**Instructions for the task**
Could you print, exactly as they stand, the lines from the one holding "Ziarul Lumina" to the end of the data below, and nothing more?

[Dataset excerpts]
--
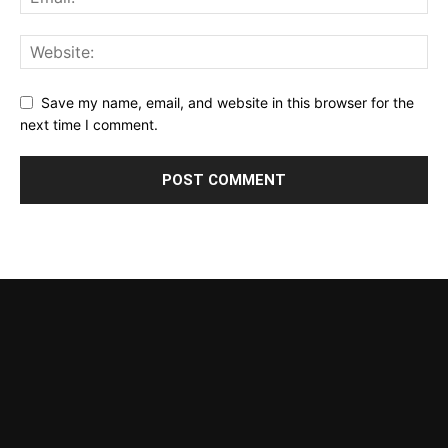
Save my name, email, and website in this browser for the
next time I comment.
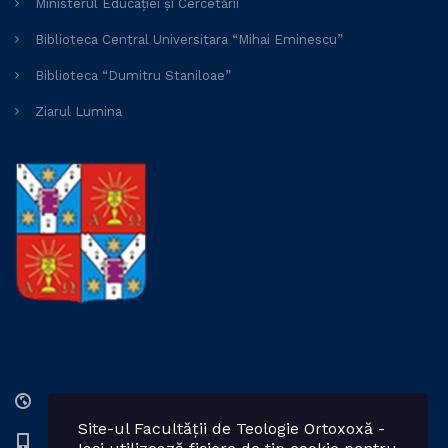
Ministerul Educației și Cercetării
Biblioteca Central Universitara “Mihai Eminescu”
Biblioteca “Dumitru Staniloae”
Ziarul Lumina
Str. Lozonschi Iordache nr. 9, Iaşi, 700066, România
Site-ul Facultății de Teologie Ortoxoxă -
0232 201328; 0232 201102 int. 2424, 2423, 2425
--
**Exercise response**
Ziarul Lumina
Str. Lozonschi Iordache nr. 9, Iaşi, 700066, România
Site-ul Facultății de Teologie Ortoxoxă -
0232 201328; 0232 201102 int. 2424, 2423, 2425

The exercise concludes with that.